US-based vaccine developer Icosavax emerged from stealth on Thursday with $51m of series A funding from investors including Sanofi Ventures, the corporate venturing arm of pharmaceutical firm Sanofi. Qiming Venture Partners USA led the round, which was also backed by NanoDimension, Adams Street Partners and undisclosed existing investors.
Funds
Non-profit health system Advocate Aurora Health and Wisconsin Alumni Research Foundation (Warf), the commercialisation arm of University of Wisconsin-Madison, have become a limited partner in a $75m healthcare-focused fund raised by venture capital firm Venture Investors.
Exits
It’s been a rough ride recently for companies trying to go public: Peloton’s shares have crashed every day since going public and that’s before we get to the disaster that’s been We Company’s struggles. But that isn’t stopping others from chasing the dream and Progyny has filed for a $100m offering on Nasdaq that would provide exits to SR One and Merck Group
36Kr will be hoping its own IPO goes better. The China-based startup media and services company has filed to go public in the US and has set an initial target of $100m. Its investors include Alibaba affiliate Ant Financial and media group Nikkei, and it will be hoping it doesn’t fall foul of reported plans by Nasdaq – the operator of the market on which it intends to float – to tighten regulations for smaller IPOs by Chinese companies which have sometimes chiefly sold shares to investors linked to their executives. With only two named underwriters in the 36Kr IPO, that could be a factor.
Harvard University spinout Beam Therapeutics has filed for its own $100m IPO, which will follow roughly $225m in funding raised across two rounds. The genomic medicine developer’s shareholders include GV and Editas Medicine, the latter having acquired a stake through a licensing agreement last year.
4D Molecular Therapeutics has filed for a $100m initial public offering that will fund the progress of gene therapies for conditions such as Fabry disease and cystic fibrosis.
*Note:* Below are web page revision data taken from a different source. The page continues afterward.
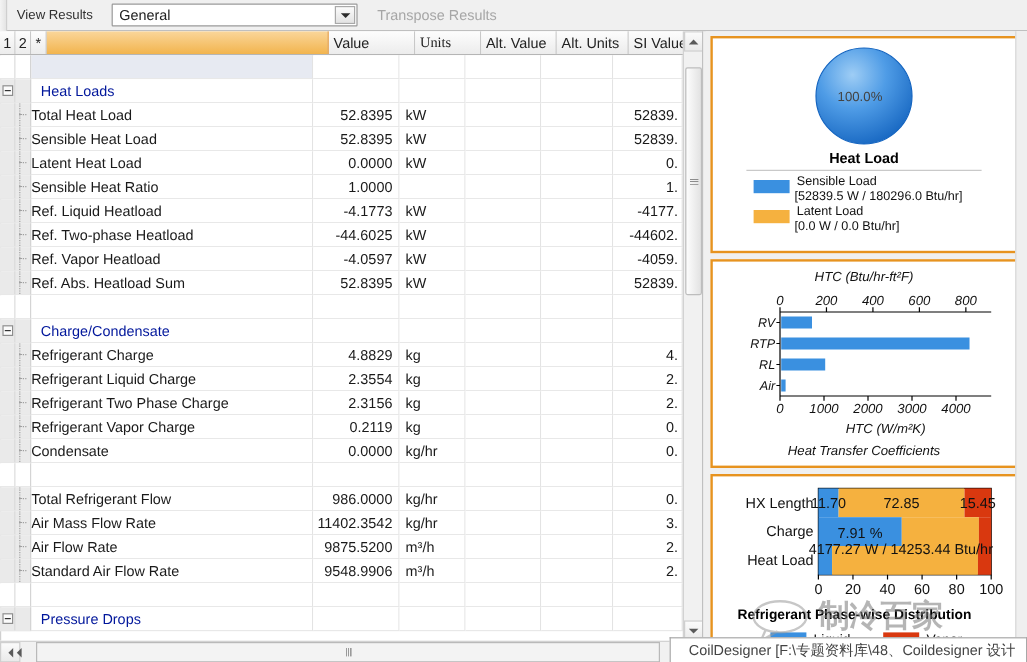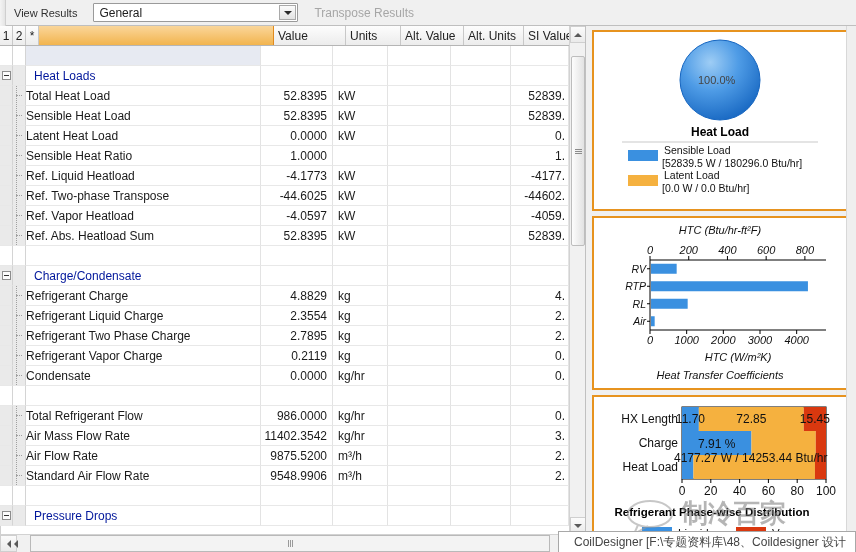--- a/index.html
+++ b/index.html
@@ -71,21 +71,21 @@
     overflow:hidden; white-space:nowrap;
   }
   .hcell.num { width:13px; padding-left:0; justify-content:center; }
   .hcell.star { width:13px; padding-left:0; justify-content:center; }
   .hcell.name {
     width:235px;
     background: linear-gradient(to bottom,#fad69a,#f2b44e);
     border-right:1px solid #e08a1e;
   }
   .hcell.value { width:72px; }
-  .hcell.units { width:55px; }
+  .hcell.units { width:55px;font-family:Liberation Serif, serif; }
   .hcell.altvalue { width:63px; }
   .hcell.altunits { width:60px; }
   .hcell.sivalue { width:58px; }
 
   .grid-body { position:absolute; left:0; top:20px; width:586px; height:488px; }
 
   .row { display:flex; height:20px; align-items:stretch; }
   .cell { border-right:1px solid #e3e3e3; border-bottom:1px solid #e8e8e8;
           display:flex; align-items:center; font-size:12px; overflow:hidden; white-space:nowrap;}
   .c-exp { width:13px; background:#eaeaea; border-right:1px solid #d4d4d4; justify-content:center;}
@@ -334,21 +334,21 @@
           <div class="cell c-altvalue"></div>
           <div class="cell c-altunits"></div>
           <div class="cell c-sivalue">-4177.</div>
         </div>
         <div class="row data">
           <div class="cell c-exp"></div>
           <div class="cell c-gut">
             <span class="vdot"></span>
             <span class="hdot"></span>
           </div>
-          <div class="cell c-name">Ref. Two-phase Transpose</div>
+          <div class="cell c-name">Ref. Two-phase Heatload</div>
           <div class="cell c-value">-44.6025</div>
           <div class="cell c-units">kW</div>
           <div class="cell c-altvalue"></div>
           <div class="cell c-altunits"></div>
           <div class="cell c-sivalue">-44602.</div>
         </div>
         <div class="row data">
           <div class="cell c-exp"></div>
           <div class="cell c-gut">
             <span class="vdot"></span>
@@ -422,21 +422,21 @@
           <div class="cell c-altunits"></div>
           <div class="cell c-sivalue">2.</div>
         </div>
         <div class="row data">
           <div class="cell c-exp"></div>
           <div class="cell c-gut">
             <span class="vdot"></span>
             <span class="hdot"></span>
           </div>
           <div class="cell c-name">Refrigerant Two Phase Charge</div>
-          <div class="cell c-value">2.7895</div>
+          <div class="cell c-value">2.3156</div>
           <div class="cell c-units">kg</div>
           <div class="cell c-altvalue"></div>
           <div class="cell c-altunits"></div>
           <div class="cell c-sivalue">2.</div>
         </div>
         <div class="row data">
           <div class="cell c-exp"></div>
           <div class="cell c-gut">
             <span class="vdot"></span>
             <span class="hdot"></span>

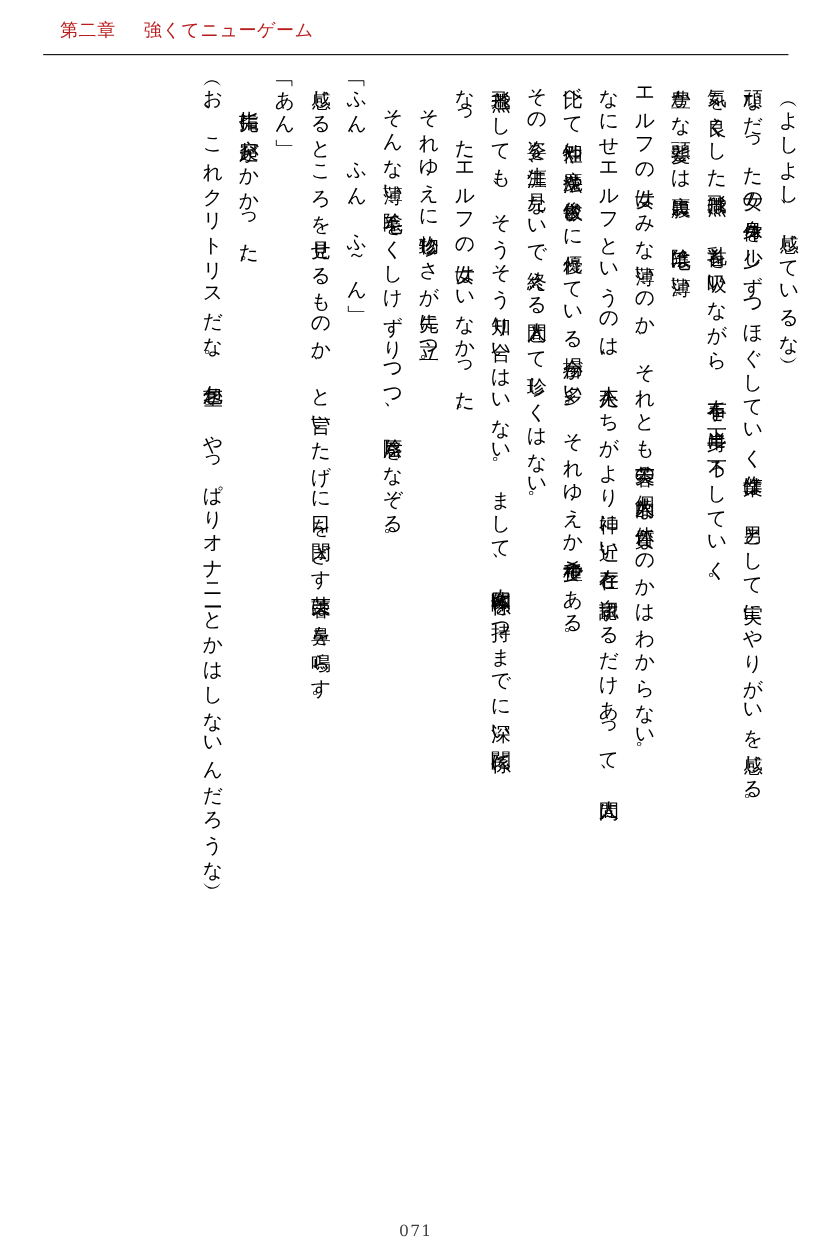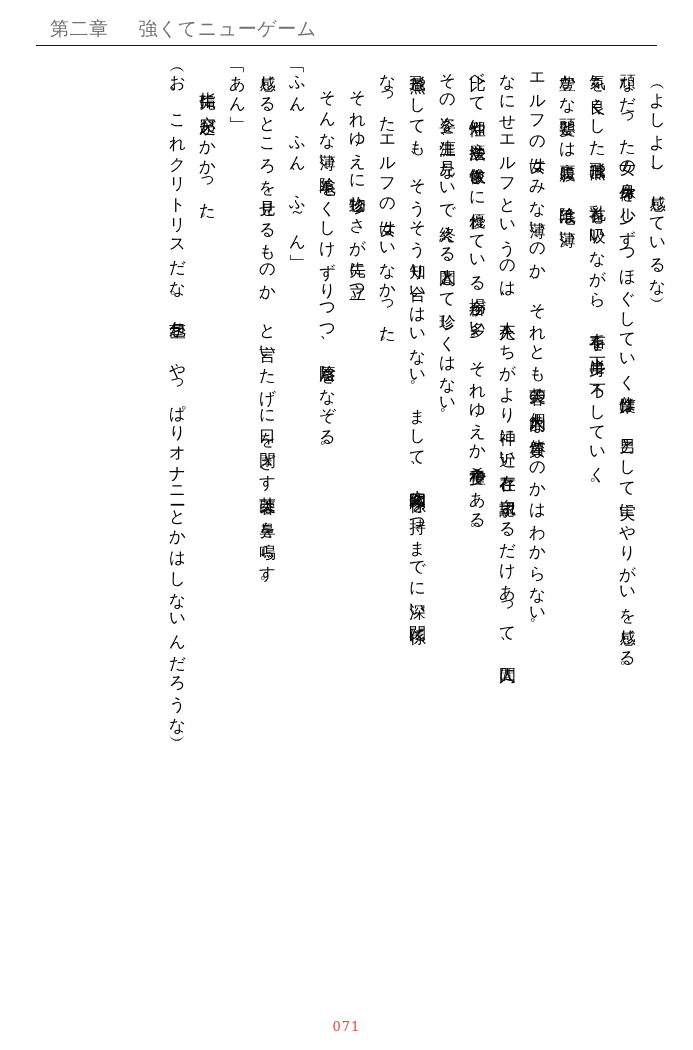--- a/index.html
+++ b/index.html
@@ -19,25 +19,24 @@
     position: relative;
     width: 693px;
     height: 1050px;
     box-sizing: border-box;
   }
   .header {
     position: absolute;
     top: 16px;
     left: 50px;
     right: 50px;
-    font-size: 19px;
+    font-size: 15px;
     letter-spacing: 0.5px;
     white-space: nowrap;
-    color: #737373;
-    font-family: Liberation Mono, monospace;
+    color: #b91c1c;
   }
   .header .chapter-num {
     margin-right: 18px;
   }
   .rule {
     position: absolute;
     top: 45px;
     left: 36px;
     right: 36px;
     height: 1px;
@@ -72,21 +71,21 @@
     box-sizing: border-box;
   }
   .pagenum {
     position: absolute;
     bottom: 16px;
     left: 0;
     width: 693px;
     text-align: center;
     font-size: 13px;
     letter-spacing: 1px;
-    color: #ef4444;
+    color: #404040;
     font-family: "DejaVu Serif", "Liberation Serif", serif;
   }
 </style>
 </head>
 <body>
 
 <div class="page">
 
   <div class="header">
     <span class="chapter-num">第二章</span>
It has raised at least $108m, $90m of which came in a 2018 series B round that included Pfizer Ventures and Chiesi Ventures.
MIT and Harvard spinout Frequency Therapeutics has gone public in an $84m initial public offering that represents a bit of a downgrade on its expectations, the company floating at the bottom of its range and cutting the number of shares in the IPO.
Live streaming software and tools provider Streamlabs has also achieved its own exit, agreeing to an acquisition by Logitech International for up to $118m. The total’s split between an $89m upfront cash payment – slightly more than Streamlabs’ most recent post-money valuation of $80m – and $29m worth of stock dependent on it reaching significant revenue growth.
Aprea Therapeutics, a US-based cancer drug developer spun out of Karolinska Institute and backed by its investment Karolinska Development as well as healthcare provider Praktikertjänst, has raised $85m in an initial public offering on the Nasdaq Global Select Market.